Whatever the reason, it was always the low-hanging fruit that got some of the boys into major trouble with the teacher for skipping class and heading into the bush, or as the French say, “faire l’école buissonnière”.
The book, Dictionary of the English/Creole of Trinidad & Tobago: On Historical Principles, by Lise Winer, lists the phrase “make l’école biche” as being absent from school without permission. The listing also cites “faire l’école buissonnière”, adding it means, “to make school in the bush”. Of course, this is certainly stated with some humour, and mostly irony. Interestingly, the listing goes on to cite another instance of the phrase, as in “l’école buishe”, which is perhaps the French patois getting closer in spelling to “bush”.
Winer’s citing also touches on an important point, which is the price typically paid by the young men who decided to attend classes in the bushes, and not the classroom. What it cites is the fallout in the number of lashes doled out the next day, in what was then called “benching” for “breaking biche” and being absent from school without permission. In this case, flogging consisted of 40 lashes, called a “benching” for “making l’école buishe”.
Of course, I was never one to skip classes, despite the temptation being held out to me when my classmates were putting together the team to head out foraging in the bushes.

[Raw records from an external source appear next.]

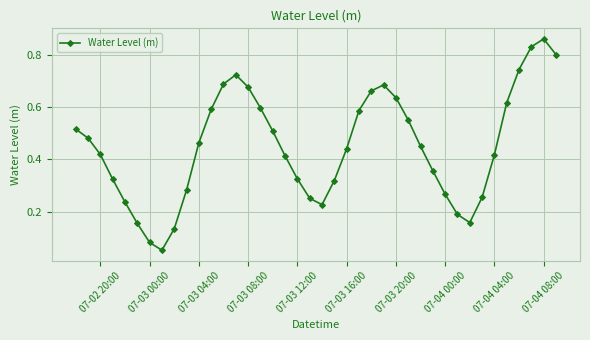

How many lines are shown in the chart?

1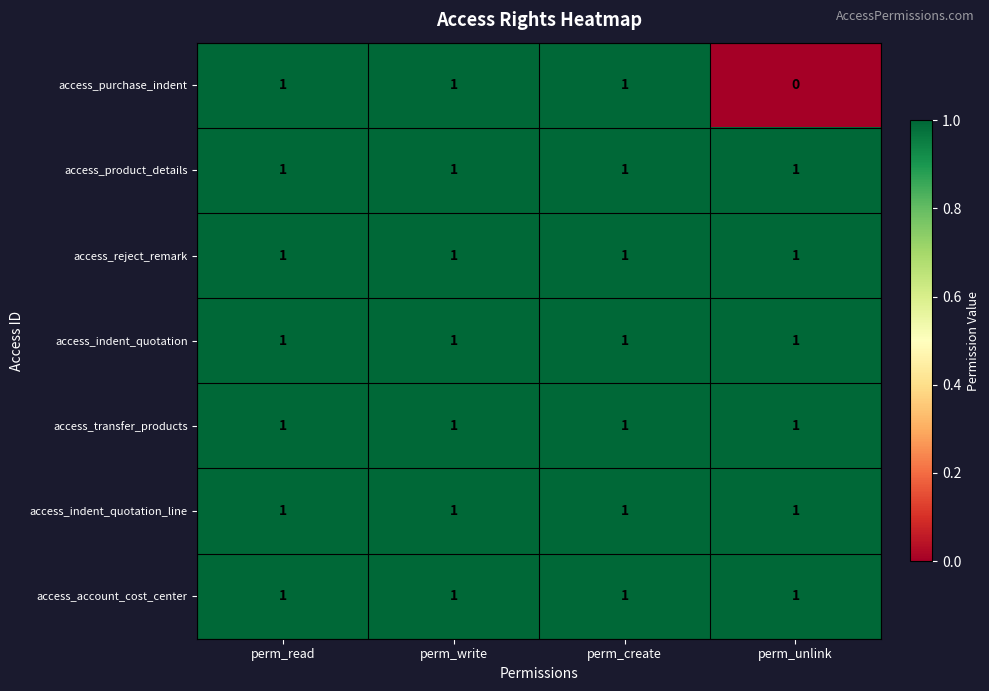

Which series has the widest spread of values?

access_purchase_indent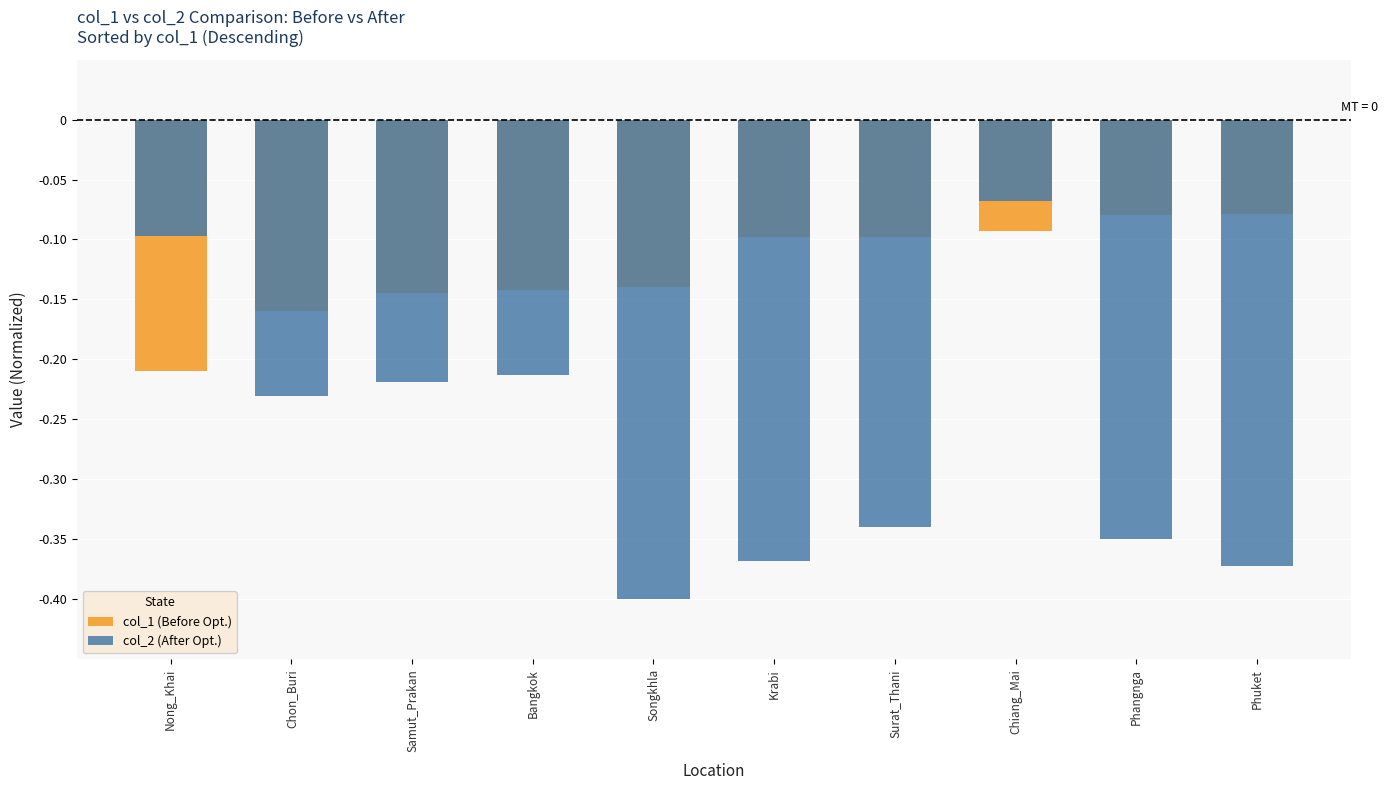

Rank the series by their average value, from lowest to highest.

col_2 (After Opt.), col_1 (Before Opt.)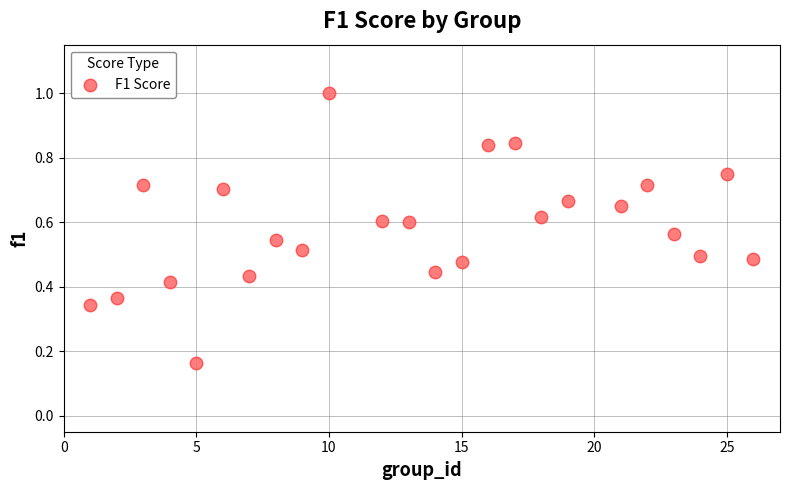

What is the range of X values (max minus min)?

25.0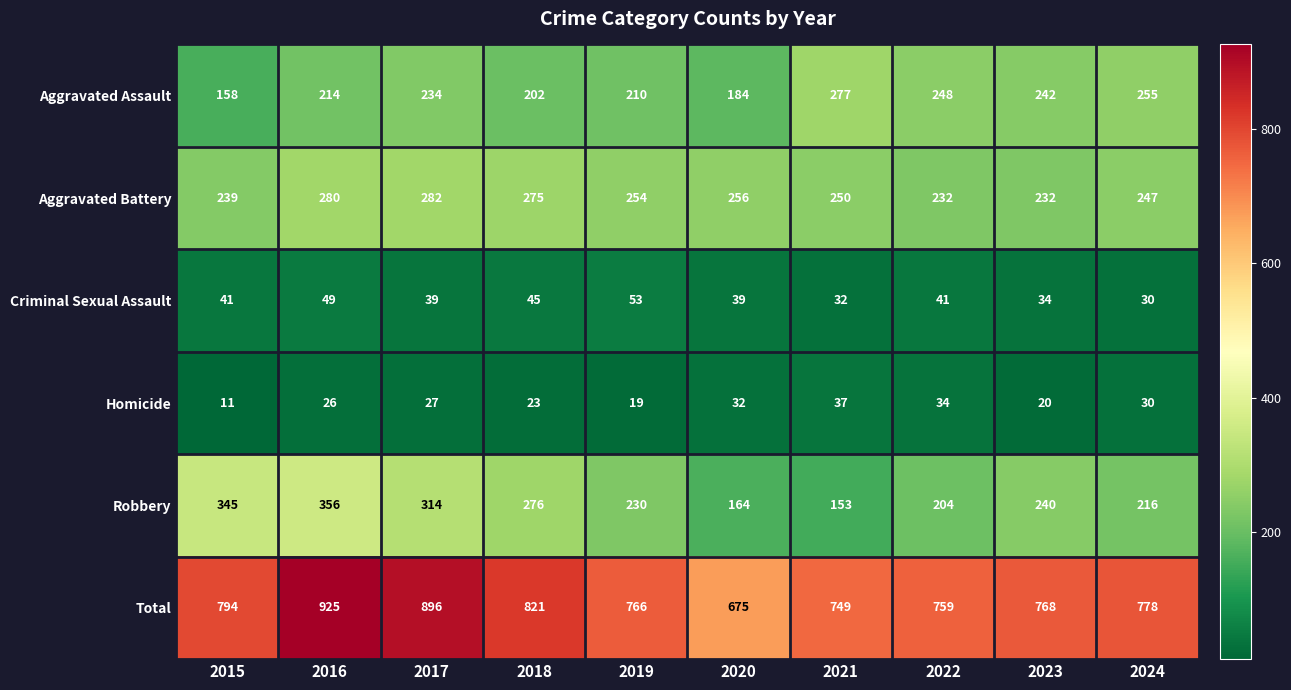

What is the difference between the highest and lowest values at 2022?

725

“What!? You don’t want to come? Think about all the plums you are going to miss! And the mangoes! You don’t know what you missing!”
How I would have loved to skip a class or two then, just for a break from the rigorous schedules of learning and preparing for examinations. It was just that I was being taught the best of manners at home in not double-dipping into anything. At dinner time my mother would say, “Take what you can eat, and nothing more.” So it was from my early childhood where I understood it was not right to take seconds of anything, at breakfast, lunch, and dinner-time, and especially when it came to dessert.
So it was I did not really care for a second round of punishment for skipping classes – one from the teacher, who wielded a heavy guava rod, and used it with the skill of a virtuoso drummer whenever a truant boy broke the rules. Then this would be followed with another round of drumming, this time from a vexed parent, who would find out about the class skipping offence first hand when the teacher visited the home of each offender.
As I said, I was taught early that double-dipping was discourteous, whether it was for ice-cream, or for the rod of correction, either at school, or worse from at home, since it would mean no dessert afterwards.
My good friend Big City said wisely, “You know, I think the poor work ethic back home has something to do with all this ‘Lacquer beach’. What do you think?”